GIVEN INSTRUCTION: Please reproduce the notation text in the material below character for character, leaving the pictures out of your answer.
## START PROVIDED INFORMATION
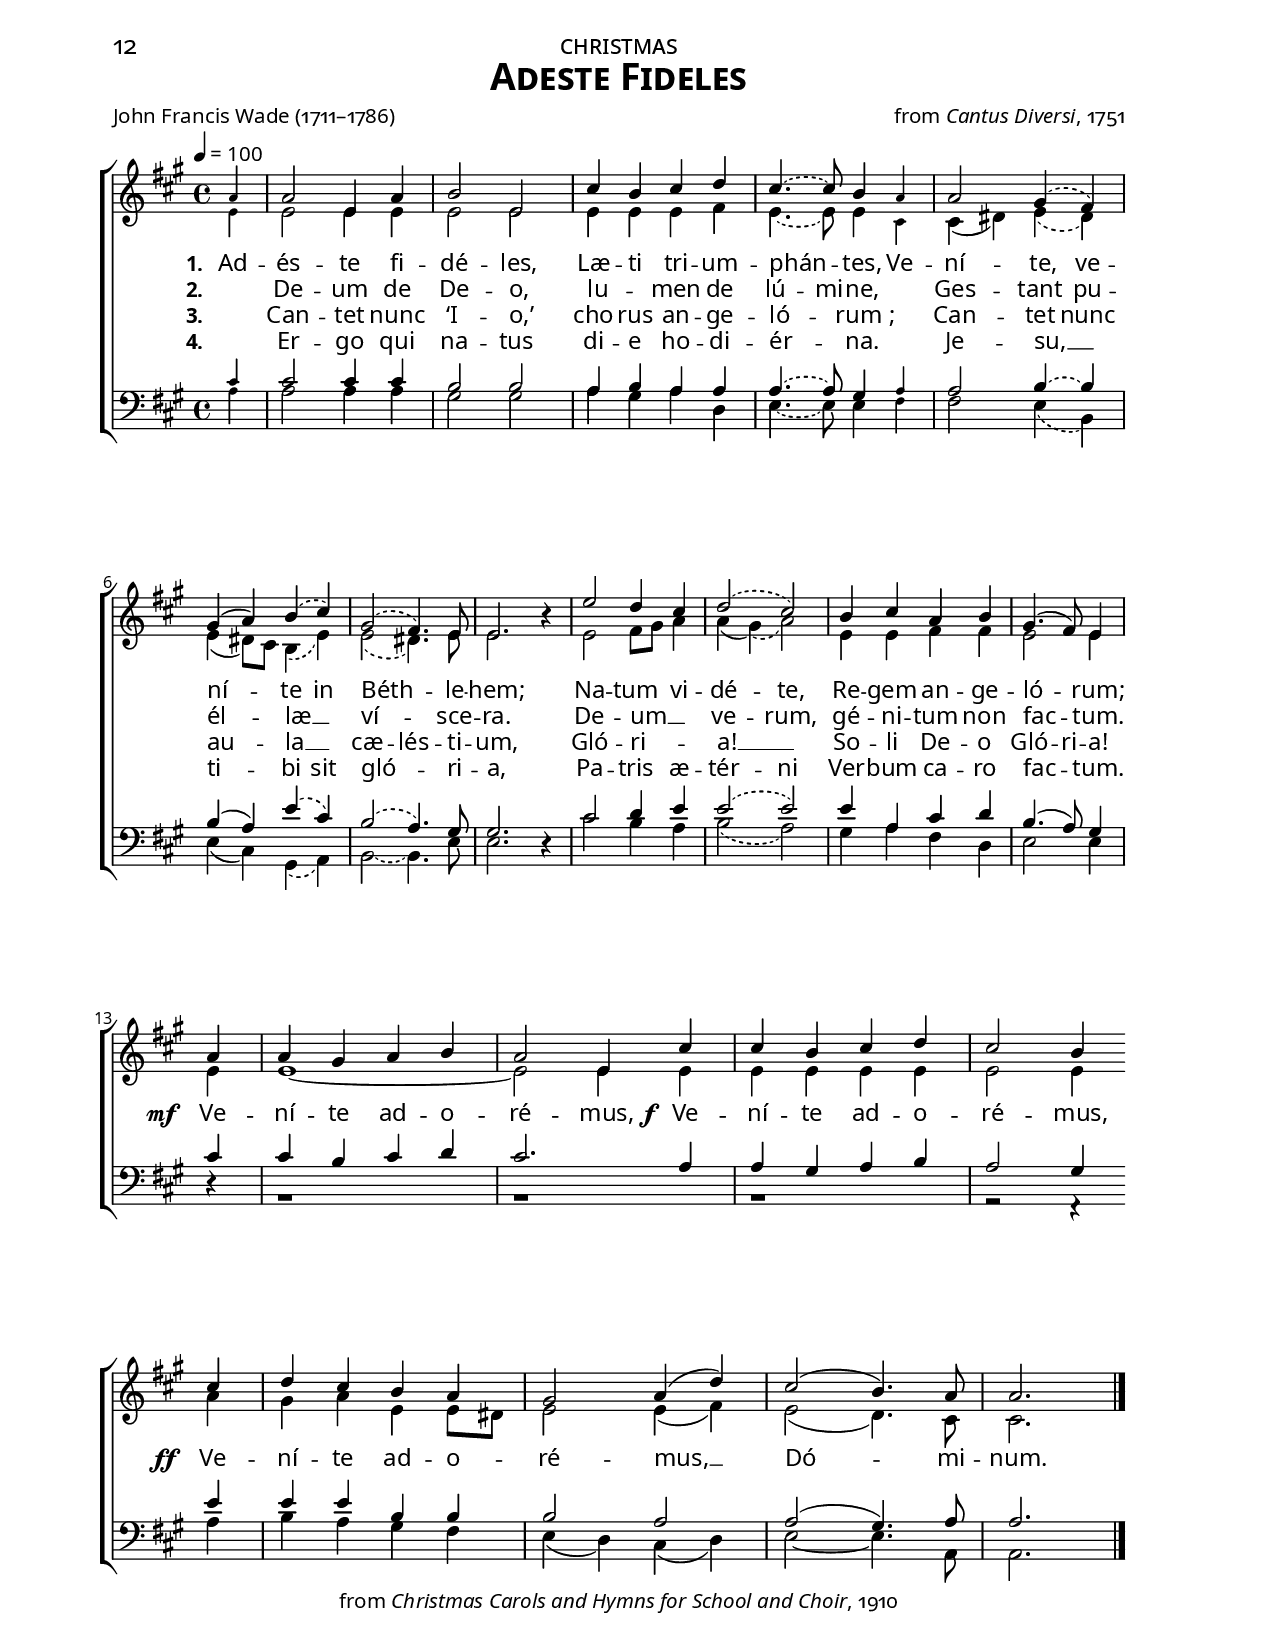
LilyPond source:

\version "2.14.2"
\include "util.ly"
\header {
  title = \markup{\override #'(font-name . "Garamond Premier Pro Semibold"){ \abs-fontsize #18 \smallCapsOldStyle"Adeste Fideles"}}
  poet = \markup\oldStyleNum"John Francis Wade (1711–1786)"
  composer = \markup\concat{"from " \italic"Cantus Diversi" \oldStyleNum", 1751"}
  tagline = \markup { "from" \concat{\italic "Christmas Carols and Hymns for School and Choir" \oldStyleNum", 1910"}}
## END PROVIDED INFORMATION
TASK RESULT:
LilyPond source:

\version "2.14.2"
\include "util.ly"
\header {
  title = \markup{\override #'(font-name . "Garamond Premier Pro Semibold"){ \abs-fontsize #18 \smallCapsOldStyle"Adeste Fideles"}}
  poet = \markup\oldStyleNum"John Francis Wade (1711–1786)"
  composer = \markup\concat{"from " \italic"Cantus Diversi" \oldStyleNum", 1751"}
  tagline = \markup { "from" \concat{\italic "Christmas Carols and Hymns for School and Choir" \oldStyleNum", 1910"}}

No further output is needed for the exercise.